As with a previous post, the rest of this post assumes that you’ve already read the blog post. I’ll speculate about how the general area of human-AI collaboration is relevant for AI alignment. Think of these as rationalizations of the research after the fact.

It’s necessary for assistance games

Assistance games (formerly called CIRL games) involve a human and an agent working together to optimize a shared objective that only the human knows. I think the general framework makes a lot of sense. Unfortunately, assistance games are extremely intractable to solve. If you try to scale up assistance games as a whole, the resulting environment is not very strategically complex, because it’s hard to do preference learning and coordination simultaneously with deep RL. This suggests trying to make progress on subproblems within assistance games.

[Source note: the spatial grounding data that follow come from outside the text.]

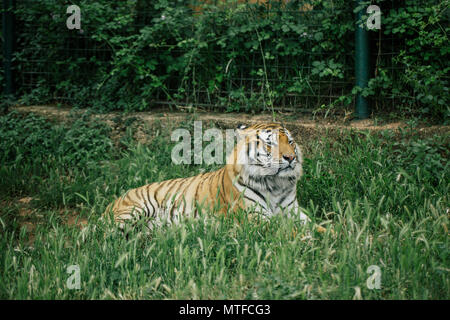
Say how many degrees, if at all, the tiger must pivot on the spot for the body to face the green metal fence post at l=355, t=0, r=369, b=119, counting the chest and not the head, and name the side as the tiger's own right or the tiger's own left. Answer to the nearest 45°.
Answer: approximately 90° to the tiger's own left

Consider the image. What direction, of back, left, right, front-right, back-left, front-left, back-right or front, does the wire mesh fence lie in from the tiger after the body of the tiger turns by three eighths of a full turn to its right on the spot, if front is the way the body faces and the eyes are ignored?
right

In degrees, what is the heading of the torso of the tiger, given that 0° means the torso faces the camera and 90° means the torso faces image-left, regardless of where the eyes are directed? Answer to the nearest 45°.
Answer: approximately 315°
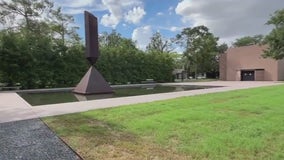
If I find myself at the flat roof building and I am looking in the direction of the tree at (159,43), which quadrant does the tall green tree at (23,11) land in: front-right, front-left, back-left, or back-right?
front-left

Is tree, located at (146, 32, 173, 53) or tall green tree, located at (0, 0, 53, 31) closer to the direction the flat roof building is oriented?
the tall green tree

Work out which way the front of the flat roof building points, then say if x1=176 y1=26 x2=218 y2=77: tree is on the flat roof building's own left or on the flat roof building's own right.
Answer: on the flat roof building's own right

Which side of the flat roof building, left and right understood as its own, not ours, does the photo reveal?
front

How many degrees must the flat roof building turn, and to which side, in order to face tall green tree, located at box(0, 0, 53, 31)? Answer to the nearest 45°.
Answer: approximately 45° to its right
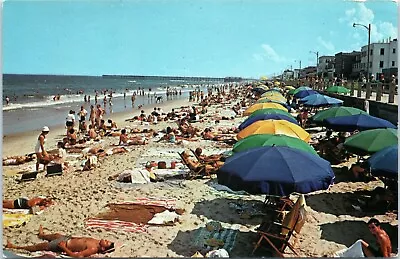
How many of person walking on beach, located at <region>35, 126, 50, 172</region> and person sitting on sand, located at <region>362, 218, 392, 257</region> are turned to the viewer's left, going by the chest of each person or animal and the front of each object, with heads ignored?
1

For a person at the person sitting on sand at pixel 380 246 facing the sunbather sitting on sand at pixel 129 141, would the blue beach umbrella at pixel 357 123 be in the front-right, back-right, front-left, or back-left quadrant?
front-right

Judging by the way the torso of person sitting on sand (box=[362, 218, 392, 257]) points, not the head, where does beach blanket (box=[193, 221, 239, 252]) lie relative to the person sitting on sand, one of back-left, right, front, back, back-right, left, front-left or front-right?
front

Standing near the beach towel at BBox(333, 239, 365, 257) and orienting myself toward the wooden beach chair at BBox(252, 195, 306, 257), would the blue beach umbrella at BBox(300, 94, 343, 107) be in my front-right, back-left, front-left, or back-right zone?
front-right

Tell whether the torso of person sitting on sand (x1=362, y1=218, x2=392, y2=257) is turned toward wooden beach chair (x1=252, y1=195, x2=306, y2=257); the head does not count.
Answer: yes

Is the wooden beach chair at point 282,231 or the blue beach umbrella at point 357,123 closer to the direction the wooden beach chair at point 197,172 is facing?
the blue beach umbrella

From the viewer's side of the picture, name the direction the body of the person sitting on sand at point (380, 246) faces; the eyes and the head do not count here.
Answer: to the viewer's left

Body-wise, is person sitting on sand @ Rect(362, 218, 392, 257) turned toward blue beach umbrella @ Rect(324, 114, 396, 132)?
no
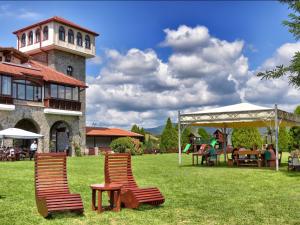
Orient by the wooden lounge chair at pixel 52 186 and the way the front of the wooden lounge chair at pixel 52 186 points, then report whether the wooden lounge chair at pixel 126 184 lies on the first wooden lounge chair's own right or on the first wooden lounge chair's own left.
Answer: on the first wooden lounge chair's own left

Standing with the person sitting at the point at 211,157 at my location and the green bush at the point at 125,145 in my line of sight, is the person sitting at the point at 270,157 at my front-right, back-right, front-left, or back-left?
back-right

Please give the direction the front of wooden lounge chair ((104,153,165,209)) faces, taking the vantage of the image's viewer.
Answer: facing the viewer and to the right of the viewer

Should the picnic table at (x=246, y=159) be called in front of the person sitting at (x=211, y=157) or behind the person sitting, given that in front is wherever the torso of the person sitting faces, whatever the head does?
behind

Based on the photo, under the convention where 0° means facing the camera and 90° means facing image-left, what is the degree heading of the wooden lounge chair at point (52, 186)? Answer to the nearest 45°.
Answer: approximately 315°

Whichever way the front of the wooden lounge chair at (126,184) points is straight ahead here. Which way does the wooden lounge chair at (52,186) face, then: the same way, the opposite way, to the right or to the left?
the same way

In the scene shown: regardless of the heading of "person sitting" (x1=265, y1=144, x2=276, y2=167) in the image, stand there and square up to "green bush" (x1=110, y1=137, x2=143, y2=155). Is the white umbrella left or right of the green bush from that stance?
left
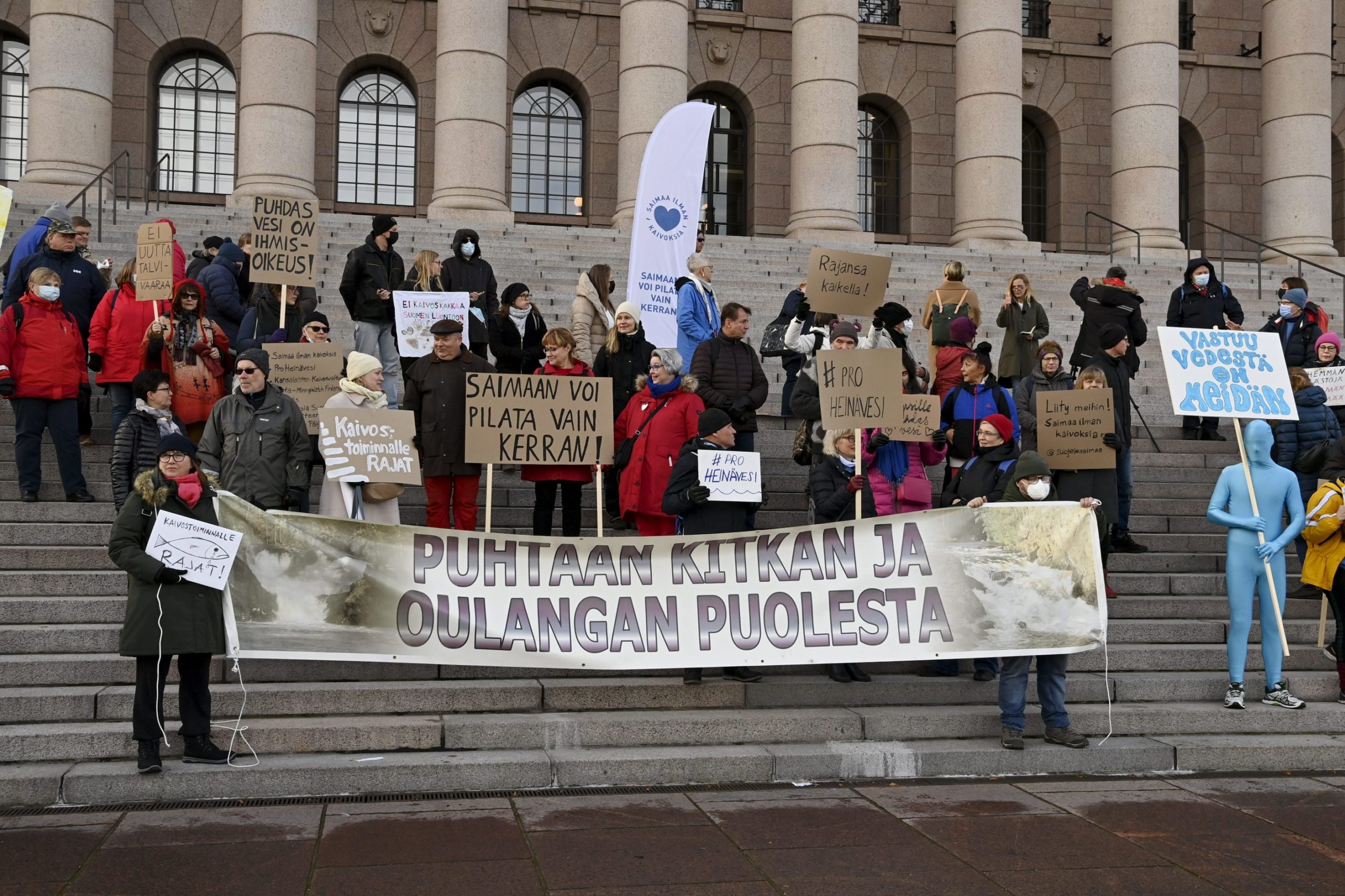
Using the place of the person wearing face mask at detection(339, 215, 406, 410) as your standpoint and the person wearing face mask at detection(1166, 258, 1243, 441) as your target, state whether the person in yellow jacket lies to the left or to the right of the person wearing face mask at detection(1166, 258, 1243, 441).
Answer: right

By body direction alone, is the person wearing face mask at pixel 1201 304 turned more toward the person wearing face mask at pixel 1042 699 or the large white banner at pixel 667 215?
the person wearing face mask

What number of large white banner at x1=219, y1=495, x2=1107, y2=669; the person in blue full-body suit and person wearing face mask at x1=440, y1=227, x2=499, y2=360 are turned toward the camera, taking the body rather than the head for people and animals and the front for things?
3

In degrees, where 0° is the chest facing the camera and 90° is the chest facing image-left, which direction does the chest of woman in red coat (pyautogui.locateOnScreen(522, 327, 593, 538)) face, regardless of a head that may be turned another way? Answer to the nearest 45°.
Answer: approximately 0°

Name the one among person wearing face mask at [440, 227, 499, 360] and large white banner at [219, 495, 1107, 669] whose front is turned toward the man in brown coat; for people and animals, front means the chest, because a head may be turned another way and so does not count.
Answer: the person wearing face mask

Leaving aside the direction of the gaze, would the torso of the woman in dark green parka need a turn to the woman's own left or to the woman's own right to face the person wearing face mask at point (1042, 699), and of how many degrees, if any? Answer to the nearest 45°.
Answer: approximately 45° to the woman's own left
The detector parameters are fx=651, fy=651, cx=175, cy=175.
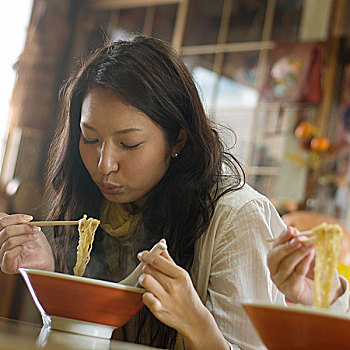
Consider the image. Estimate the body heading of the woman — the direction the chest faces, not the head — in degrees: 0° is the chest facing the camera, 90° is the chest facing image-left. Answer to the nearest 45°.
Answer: approximately 45°

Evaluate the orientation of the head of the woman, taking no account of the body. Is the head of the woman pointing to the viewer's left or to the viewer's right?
to the viewer's left

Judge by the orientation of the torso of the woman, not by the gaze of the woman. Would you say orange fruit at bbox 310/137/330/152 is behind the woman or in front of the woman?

Usually, when people talk about making progress on “the CIRL agenda”, they are talking about the preference learning aspect of an assistance game. We typically simplify to a single-agent setting and do preference learning, as in learning from comparisons or demonstrations. However, a useful agent will also need to properly coordinate with the human in order to be efficient. This suggests work on human-AI collaboration. We can work on this problem independently of preference learning simply by assuming that the agent knows the true reward function. This is exactly the setting that we study.

In general, I expect that if one hopes to take an assistance-game-like approach to AI alignment, work on human-AI collaboration will be necessary. The main uncertainty is whether assistance games are the right approach. Under a learning-based model of AI development, I think it is reasonably likely that the assistance game paradigm will be useful, without solving all problems (in particular, it may not solve inner alignment).

It seems important to figure out coordination

Regardless of whether we use assistance games, it’s probably worthwhile to figure out how an AI system should coordinate with another agent that is not like itself. I don’t have a concrete story here; it’s just a general broad intuition.

It leads to more human-AI research

On my model, the best reason for optimism is that researchers will try to build useful AI systems, they’ll run into problems, and then they’ll fix those problems. Under this model, a useful intervention to run is to discover the problems sooner. This isn’t completely clear, since maybe if you discover the problems sooner, the root causes aren’t as obvious, and you are less likely to fix the entire problem—but I think the main effect is in fact an increase in safety.

This would be my guess for how this research will most impact AI safety. We (by which I mean mostly Micah and somewhat me) spent a bunch of time cleaning up the code, making it easy for others to work with, creating nice figures, writing up a good blog post, etc. in an effort to have other ML researchers actually make progress on these issues. (However, I wouldn’t be too surprised if other researchers used the environment, but for a different purpose.)